By Alan Msosa
The current debate on homosexuality in Malawi has exposed the government’s failure to come up with a position on whether LGBT people deserve genuine and effective human rights protection. As a result, Malawi is slowly losing gains achieved so far in its efforts to facilitate protection of LGBT rights. Unless the government comes up with a firm and consistent position, prospects for moving forward are under threat.
Contradicting Government Positions
In May 2015 Malawi’s performance in relation to the promotion and protection of human rights was reviewed under the Universal Periodic Review (UPR) mechanism. The UPR results in a list of recommendations intended to assist the State in its efforts to comply with its human rights obligations. However, Malawi rejected all 17 recommendations directed towards the repeal of the Penal Code’s criminalization of same-sex sexual relations. Malawi has consistently rejected UPR recommendations to decriminalise same-sex conduct on the basis that legalizing homosexuality is against the wishes of Malawians. However, it unprecedentedly accepted one recommendation to take effective measures to protect LGBT people from violence and prosecute perpetrators of such violence.
In December 2015 the Minister of Justice reiterated a moratorium on implementation of anti-gay laws pending legal review. This announcement followed police arrest of Malawians who were charged for ‘engaging in unnatural acts’. The announcement followed condemnation by local human rights organisations and the international community. During the announcement, according to press reports, the Minister of Justice said that Malawi had to respect international treaties to which it was signatory. The moratorium has been in place since 2012.

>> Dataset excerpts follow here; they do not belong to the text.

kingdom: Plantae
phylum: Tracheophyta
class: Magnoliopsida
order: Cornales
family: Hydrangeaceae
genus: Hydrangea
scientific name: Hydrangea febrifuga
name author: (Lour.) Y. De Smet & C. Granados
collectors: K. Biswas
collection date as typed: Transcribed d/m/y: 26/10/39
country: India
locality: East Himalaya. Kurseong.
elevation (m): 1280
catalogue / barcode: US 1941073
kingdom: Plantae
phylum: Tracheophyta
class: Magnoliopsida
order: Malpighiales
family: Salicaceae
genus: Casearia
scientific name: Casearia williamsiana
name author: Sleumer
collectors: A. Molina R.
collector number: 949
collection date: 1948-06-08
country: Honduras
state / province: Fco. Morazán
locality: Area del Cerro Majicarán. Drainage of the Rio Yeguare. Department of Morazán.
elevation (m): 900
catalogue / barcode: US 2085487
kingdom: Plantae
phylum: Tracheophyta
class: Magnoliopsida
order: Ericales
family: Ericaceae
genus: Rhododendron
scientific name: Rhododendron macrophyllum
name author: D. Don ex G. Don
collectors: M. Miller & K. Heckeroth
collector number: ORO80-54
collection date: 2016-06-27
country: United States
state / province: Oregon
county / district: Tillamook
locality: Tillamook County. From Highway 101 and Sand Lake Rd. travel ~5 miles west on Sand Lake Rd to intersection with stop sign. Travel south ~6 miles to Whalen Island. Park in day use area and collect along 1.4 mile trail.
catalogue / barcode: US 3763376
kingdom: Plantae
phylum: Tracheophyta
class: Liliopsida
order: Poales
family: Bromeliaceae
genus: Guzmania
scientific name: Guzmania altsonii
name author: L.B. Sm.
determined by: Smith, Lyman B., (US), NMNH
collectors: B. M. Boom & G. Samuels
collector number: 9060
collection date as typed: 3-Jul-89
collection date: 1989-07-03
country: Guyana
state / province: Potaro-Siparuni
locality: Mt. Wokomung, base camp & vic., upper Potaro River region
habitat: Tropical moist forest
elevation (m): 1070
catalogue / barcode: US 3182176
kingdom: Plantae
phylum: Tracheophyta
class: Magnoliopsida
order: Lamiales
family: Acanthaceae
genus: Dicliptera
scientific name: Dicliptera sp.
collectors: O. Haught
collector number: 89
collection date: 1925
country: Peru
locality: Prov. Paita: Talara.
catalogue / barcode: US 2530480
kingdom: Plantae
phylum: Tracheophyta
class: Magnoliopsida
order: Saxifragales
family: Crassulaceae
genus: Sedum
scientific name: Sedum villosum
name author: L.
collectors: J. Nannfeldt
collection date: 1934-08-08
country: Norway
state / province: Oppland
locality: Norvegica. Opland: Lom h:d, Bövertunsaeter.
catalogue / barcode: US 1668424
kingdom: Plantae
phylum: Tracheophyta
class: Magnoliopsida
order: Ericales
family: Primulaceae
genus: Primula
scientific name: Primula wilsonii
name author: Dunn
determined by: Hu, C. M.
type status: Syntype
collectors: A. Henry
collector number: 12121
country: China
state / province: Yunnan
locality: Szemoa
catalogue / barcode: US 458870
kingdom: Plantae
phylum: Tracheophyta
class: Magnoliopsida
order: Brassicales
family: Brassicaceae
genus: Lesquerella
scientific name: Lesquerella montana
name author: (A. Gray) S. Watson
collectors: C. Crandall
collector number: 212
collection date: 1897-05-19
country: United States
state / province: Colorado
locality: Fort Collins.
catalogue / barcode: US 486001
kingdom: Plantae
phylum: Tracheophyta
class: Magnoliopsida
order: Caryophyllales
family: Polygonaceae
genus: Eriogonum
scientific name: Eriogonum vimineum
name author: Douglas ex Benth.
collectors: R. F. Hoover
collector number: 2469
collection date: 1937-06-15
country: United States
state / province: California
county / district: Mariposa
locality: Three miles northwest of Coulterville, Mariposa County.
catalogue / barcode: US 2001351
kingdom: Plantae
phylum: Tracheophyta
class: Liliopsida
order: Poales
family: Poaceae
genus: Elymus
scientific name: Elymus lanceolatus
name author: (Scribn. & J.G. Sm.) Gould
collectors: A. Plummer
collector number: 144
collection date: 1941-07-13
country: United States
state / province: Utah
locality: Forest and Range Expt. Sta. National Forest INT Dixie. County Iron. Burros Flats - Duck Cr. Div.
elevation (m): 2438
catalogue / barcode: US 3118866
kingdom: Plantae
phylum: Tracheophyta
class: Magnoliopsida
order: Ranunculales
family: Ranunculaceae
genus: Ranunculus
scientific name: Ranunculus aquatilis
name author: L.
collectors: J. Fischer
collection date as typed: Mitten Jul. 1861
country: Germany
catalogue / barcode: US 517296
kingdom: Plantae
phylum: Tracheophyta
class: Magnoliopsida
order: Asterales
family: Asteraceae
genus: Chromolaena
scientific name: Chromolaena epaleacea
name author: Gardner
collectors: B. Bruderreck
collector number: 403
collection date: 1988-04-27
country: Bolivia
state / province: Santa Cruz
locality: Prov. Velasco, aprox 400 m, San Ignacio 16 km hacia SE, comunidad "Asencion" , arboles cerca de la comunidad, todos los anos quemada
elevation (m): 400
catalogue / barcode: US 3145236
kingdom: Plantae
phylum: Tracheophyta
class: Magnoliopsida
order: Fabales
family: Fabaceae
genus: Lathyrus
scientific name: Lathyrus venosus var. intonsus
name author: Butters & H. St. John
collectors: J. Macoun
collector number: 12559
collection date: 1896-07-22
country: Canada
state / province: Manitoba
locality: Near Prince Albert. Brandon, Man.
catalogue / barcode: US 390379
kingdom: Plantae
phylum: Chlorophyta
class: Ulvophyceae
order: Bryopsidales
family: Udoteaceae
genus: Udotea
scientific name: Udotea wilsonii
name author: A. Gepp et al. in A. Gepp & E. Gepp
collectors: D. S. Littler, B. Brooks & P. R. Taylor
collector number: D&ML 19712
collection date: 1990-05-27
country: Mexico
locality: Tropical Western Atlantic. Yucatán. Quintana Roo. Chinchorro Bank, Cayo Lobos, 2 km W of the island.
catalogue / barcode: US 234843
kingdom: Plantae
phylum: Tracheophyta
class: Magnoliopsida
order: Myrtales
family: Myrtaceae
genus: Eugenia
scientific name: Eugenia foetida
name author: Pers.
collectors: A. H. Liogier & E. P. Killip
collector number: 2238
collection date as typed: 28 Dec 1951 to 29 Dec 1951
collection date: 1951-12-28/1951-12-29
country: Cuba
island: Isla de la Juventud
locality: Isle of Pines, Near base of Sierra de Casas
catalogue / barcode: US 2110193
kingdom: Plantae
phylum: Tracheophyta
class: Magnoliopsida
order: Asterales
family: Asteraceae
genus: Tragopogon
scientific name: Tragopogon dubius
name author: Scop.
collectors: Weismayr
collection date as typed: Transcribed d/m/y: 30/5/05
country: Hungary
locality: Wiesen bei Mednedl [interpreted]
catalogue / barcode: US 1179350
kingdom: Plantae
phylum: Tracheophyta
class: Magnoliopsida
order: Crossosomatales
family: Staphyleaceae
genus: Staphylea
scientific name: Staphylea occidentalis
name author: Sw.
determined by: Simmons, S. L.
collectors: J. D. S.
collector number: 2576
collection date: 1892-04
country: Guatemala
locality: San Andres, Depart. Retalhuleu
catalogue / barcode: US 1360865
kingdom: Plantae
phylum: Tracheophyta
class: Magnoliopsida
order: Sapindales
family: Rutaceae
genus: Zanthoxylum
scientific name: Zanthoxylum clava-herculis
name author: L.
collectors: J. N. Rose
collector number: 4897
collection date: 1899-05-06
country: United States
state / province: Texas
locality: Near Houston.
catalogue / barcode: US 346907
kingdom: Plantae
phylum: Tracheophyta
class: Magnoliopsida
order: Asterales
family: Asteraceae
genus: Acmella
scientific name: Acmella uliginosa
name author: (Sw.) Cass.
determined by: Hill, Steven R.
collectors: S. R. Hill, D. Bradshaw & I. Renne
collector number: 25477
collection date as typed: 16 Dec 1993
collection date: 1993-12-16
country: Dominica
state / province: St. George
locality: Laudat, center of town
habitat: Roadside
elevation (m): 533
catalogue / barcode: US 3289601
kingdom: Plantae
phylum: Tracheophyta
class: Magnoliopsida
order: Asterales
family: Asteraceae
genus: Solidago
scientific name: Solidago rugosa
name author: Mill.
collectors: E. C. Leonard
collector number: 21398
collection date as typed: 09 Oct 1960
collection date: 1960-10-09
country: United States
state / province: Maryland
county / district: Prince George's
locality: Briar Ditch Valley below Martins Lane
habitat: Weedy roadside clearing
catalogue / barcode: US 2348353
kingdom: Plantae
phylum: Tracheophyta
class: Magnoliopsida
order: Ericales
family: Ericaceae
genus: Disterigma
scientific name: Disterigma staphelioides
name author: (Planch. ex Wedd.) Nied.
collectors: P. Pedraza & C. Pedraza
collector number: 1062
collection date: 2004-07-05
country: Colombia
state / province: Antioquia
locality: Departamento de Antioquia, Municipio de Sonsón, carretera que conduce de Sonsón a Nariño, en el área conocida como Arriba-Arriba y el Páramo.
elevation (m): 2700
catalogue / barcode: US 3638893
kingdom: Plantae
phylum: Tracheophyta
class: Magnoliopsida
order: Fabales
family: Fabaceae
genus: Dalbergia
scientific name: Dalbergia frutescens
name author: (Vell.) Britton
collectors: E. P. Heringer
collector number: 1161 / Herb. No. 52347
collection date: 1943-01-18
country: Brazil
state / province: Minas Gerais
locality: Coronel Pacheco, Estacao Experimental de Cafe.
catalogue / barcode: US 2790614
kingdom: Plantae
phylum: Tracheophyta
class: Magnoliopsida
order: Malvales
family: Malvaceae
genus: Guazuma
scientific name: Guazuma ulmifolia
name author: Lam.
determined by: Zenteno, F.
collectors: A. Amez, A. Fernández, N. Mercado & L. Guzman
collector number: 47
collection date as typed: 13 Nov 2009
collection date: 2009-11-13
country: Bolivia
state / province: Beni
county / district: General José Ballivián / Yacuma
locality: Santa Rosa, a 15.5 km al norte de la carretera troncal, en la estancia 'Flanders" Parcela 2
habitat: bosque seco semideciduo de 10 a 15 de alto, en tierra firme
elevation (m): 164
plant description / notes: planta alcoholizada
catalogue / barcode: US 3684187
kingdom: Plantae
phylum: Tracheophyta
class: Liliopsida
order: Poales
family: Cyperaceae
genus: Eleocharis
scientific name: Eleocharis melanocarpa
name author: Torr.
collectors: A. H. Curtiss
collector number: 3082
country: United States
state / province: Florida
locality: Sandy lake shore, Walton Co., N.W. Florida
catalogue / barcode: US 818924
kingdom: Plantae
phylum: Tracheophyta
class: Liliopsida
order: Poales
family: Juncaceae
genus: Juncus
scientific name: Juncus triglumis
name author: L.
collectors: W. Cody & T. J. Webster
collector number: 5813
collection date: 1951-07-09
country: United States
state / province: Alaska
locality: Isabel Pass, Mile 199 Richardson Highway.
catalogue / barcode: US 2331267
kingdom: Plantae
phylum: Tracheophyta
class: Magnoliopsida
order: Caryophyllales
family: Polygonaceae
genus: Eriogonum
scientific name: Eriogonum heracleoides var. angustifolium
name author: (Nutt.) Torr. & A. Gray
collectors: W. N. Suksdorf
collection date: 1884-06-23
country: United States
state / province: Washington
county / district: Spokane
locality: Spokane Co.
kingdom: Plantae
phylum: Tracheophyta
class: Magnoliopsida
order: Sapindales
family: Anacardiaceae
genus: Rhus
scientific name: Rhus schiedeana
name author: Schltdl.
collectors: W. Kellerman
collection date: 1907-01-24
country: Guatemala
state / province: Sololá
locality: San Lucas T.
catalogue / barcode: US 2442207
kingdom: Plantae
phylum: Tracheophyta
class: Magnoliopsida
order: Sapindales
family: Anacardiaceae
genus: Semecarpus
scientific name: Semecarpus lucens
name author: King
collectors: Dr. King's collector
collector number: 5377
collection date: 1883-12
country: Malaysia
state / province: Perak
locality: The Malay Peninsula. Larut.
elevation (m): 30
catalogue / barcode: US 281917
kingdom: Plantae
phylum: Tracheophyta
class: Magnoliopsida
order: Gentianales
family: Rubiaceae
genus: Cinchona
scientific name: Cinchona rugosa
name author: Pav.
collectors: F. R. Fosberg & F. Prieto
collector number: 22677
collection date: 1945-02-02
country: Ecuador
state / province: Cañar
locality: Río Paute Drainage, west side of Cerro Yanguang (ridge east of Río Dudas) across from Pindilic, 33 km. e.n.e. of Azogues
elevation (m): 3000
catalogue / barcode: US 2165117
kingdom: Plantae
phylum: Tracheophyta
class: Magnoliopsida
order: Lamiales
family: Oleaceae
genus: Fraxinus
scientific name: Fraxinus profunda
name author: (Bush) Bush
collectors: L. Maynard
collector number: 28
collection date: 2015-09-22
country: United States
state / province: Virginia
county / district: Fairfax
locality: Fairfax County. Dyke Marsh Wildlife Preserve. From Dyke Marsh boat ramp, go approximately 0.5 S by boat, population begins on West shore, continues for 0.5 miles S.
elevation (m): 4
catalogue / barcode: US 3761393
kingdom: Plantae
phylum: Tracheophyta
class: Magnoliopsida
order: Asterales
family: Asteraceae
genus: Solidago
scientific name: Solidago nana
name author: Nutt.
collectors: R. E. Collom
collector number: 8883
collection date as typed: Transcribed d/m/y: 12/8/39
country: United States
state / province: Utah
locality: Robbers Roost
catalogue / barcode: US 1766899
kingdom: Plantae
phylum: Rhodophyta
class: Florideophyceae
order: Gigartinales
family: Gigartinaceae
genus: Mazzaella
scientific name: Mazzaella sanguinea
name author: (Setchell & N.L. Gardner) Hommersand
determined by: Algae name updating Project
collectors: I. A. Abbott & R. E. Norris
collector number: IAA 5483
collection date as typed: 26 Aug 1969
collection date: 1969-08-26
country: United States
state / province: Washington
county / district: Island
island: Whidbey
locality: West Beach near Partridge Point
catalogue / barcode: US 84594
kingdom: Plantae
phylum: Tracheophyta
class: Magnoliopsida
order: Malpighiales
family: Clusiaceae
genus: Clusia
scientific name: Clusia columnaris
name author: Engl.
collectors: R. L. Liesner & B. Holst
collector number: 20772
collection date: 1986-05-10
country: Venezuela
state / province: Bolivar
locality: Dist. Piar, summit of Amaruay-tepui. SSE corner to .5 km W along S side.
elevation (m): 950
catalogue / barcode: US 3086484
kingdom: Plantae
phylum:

In January a prominent politician Ken Msonda posted on his Facebook page calling call for the killing of all homosexuals, citing that ‘the devil has no rights’. Two local civil society organisations lodged a criminal lawsuit against the politician on charges of inciting violence. However, the Director of Public Prosecution (DPP) took over the prosecution using powers from the Criminal Procedure and Evidence Code. Soon afterwards the charges were dropped unconditionally on claims that the prosecuting lawyers did not follow procedures as they had bypassed the DPP’s office at the beginning of the case. Justifying dropping of the charges, the Solicitor General announced that Malawi was not ready to change its laws on homosexuality.
In another twist of events, the High Court received an application from religious leaders seeking declaration that the gay-arrests moratorium was unconstitutional. The courts issued an injunction against the moratorium and ordered resumption of gay arrests. The Malawi government through the Attorney General (AG) challenged the injunction. Since then, the High Court has referred the case to the Chief Justice for certification for a constitutional case.
This lack of consistency by the state is fueled by conflicts in law, policy and public attitudes. The Republican Constitution which is the supreme law of the land guarantees human rights protection for all people without discrimination. However, this law conflicts with the Penal Code which criminalises same-sex relationships. Malawi’s National AIDS Policy recognises that LGBT people face discrimination and that law review is necessary, and recent national research has found that nearly 90% of Malawians are opposed to having a homosexual neighbour. In September 2015 the president hinted that he would call for a national referendum for the nation to decide on repeal of anti-gay laws.
The failure by the state to come up with a position on whether to decriminalize same-sex relations and guarantee human rights for LGBT people highlight the tension between the state’s obligation to protect human rights for LGBT people, and popular opinion against homosexuality. In the case of Malawi, political popularity has been chosen over the obligation to guarantee human rights protection for all Malawians, including LGBT people. The state needs to demonstrate leadership by advising the nation about the indispensability of its constitutional human rights obligations even on issues of sexual orientation and gender identity.
Alan Msosa is a Malawian Commonwealth Scholar funded by the UK government. He is currently studying for PhD in Human Rights at the University of Essex Human Rights Centre here in the UK. His research analyses social and institutional factors influencing the lack of human rights protection for LGBT people in Malawi. He has done field research in Malawi where he interviewed 44 LGBT Malawians to document their life stories. At the University of Essex he is a part time as a Research Assistant at the Human Rights Clinic, and a part time Graduate Researcher at the Centre for Intimate and Sexual Citizenship. He is also a member of the Essex LGBT Alliance which promotes LGBT inclusion among staff at the University.
Disclaimer: The views expressed herein are the author(s) alone.